Previous trial detected that Hydroxyurea is an antimetabolite inhibitor that increases the serum level of total Hb, Hb F, MCH and MCV. Furthermore, it increases transfusion intervals and significantly improves clinical abnormalities (Karimi et al., 2005; Segal et al., 2008). We recruited 48 children with SCD treated with hydroxyurea 10mg/kg/day for one year. We revealed HU significantly decrease the rate of transfusion, hospitalization and number of visits by specialist, moreover improve the level of Hb, MCH, Hb F and MCV. In agreement with our results, Hashemi et al. in a study indicated that Hydroxyurea treatment decreases the numbers of regular transfusion requirement (Hashemi et al., 2009). Moreover, another study in harmony with our findings by Neves et al. showed HU treatment for the duration of one year significantly increases MCV in patients with sickle cell disease (Neves et al., 2012). As mentioned before the valuable effects of HU are fetal hemoglobin induction, decreased cell adhesive properties, inflammation and hypercoagulability (Karimi et al., 2005; Segal et al., 2008). Our results confirmed these findings and showed the level of Hb F improved in our patients after one year of treatment. Consistently, a study by Jeffrey indicated that induction of fetal hemoglobin is an essential mechanism for clinical advantages of hydroxyurea treatmen (Lebensburger et al., 2010). Additionally, another study by Cokicwas in tune with this finding and showed hydroxyurea treatment to increase the level of Hb F in patients with sickle cell disease (Cokic et al., 2003). Other studies also have exposed similar outcomes. A practice by Patel et al. in 2014 supported our results and revealed that treatment with HU at dose 10mg/kg/day significantly increases HbF, total hemoglobin, MCV, and MCH levels (Patel et al., 2014). Furthermore another experience in 2012 by Patel et al. revealed significant increase in serum level of Hb F, total hemoglobin (Hb), MCV and MCH after treatment with hydroxyurea(Patel et al., 2014).

In current trial, the number of pain crisis > 1 decreased from 81.3% to 64.6% after treatment. However the difference was not significant (P=0.08). In contrast Patel et al. in their survey described that HU significantly decreased the rate of pain crisis in patients with SCD (Patel et al., 2014).

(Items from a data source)
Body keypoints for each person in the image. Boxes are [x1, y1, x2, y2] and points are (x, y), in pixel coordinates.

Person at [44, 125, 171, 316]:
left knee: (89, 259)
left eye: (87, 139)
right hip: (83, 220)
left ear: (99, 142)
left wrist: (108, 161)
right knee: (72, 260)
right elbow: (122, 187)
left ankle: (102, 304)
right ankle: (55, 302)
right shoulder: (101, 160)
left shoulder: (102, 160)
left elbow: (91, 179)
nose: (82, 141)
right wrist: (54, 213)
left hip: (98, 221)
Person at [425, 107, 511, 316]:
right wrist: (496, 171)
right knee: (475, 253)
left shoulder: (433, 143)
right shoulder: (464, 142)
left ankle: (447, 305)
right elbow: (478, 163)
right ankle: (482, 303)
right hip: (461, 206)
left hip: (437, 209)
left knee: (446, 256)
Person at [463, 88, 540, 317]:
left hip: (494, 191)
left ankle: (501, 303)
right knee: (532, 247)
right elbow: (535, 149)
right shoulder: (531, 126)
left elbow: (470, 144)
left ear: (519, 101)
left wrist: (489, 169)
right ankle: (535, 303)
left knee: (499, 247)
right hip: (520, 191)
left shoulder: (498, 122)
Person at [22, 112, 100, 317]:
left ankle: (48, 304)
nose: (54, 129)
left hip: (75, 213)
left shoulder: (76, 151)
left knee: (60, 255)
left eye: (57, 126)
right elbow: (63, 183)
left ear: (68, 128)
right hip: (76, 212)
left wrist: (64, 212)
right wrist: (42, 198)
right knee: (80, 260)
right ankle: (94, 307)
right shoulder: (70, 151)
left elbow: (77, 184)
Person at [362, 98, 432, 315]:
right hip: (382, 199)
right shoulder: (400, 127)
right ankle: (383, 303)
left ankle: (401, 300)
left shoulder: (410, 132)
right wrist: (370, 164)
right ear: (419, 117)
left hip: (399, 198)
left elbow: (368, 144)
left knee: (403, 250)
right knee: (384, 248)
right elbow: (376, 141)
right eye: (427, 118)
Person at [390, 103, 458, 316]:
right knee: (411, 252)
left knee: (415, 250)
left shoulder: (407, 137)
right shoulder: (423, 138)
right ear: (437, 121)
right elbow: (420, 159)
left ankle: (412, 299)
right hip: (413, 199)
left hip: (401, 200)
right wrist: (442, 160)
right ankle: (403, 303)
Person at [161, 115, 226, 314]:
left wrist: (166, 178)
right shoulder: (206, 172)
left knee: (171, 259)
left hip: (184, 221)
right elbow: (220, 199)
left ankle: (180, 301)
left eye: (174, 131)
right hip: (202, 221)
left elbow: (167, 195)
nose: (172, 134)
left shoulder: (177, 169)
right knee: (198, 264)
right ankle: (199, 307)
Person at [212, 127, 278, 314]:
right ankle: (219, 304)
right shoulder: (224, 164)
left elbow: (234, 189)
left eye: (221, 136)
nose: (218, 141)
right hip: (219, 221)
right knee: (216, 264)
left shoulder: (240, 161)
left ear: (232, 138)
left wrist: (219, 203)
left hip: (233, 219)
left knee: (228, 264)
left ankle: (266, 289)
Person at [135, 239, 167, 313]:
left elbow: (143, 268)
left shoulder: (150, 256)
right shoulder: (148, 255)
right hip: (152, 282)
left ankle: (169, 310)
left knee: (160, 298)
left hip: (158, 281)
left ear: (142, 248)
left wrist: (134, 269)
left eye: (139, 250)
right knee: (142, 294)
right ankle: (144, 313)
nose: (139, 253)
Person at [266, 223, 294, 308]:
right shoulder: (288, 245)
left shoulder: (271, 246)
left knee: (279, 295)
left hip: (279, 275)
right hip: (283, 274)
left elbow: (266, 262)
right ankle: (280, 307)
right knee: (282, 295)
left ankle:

◆ TASK A:
In the hydroxyurea discussion, change "pain crisis" to "painful crisis" in the passage starting with "In current trial, the" and going on through "SCD (Patel et al., 2014).".
◆ TASK B:
According to the hydroxyurea discussion, what daily dose of hydroxyurea did the 48 recruited children with SCD receive?

◆ EXERCISE SOLUTION A:
In current trial, the number of painful crisis > 1 decreased from 81.3% to 64.6% after treatment. However the difference was not significant (P=0.08). In contrast Patel et al. in their survey described that HU significantly decreased the rate of painful crisis in patients with SCD (Patel et al., 2014).

◆ EXERCISE SOLUTION B:
10mg/kg/day